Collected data

#####

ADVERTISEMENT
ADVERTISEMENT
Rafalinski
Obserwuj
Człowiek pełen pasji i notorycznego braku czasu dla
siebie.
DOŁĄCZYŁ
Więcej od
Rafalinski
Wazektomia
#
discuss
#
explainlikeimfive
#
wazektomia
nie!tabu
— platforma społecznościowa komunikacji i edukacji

#####

- **WHAT TO DO**:
Repeat all of the lines above without changing anything.

- **RESPONSE AREA**:
ADVERTISEMENT
ADVERTISEMENT
Rafalinski
Obserwuj
Człowiek pełen pasji i notorycznego braku czasu dla
siebie.
DOŁĄCZYŁ
Więcej od
Rafalinski
Wazektomia
#
discuss
#
explainlikeimfive
#
wazektomia
nie!tabu
— platforma społecznościowa komunikacji i edukacji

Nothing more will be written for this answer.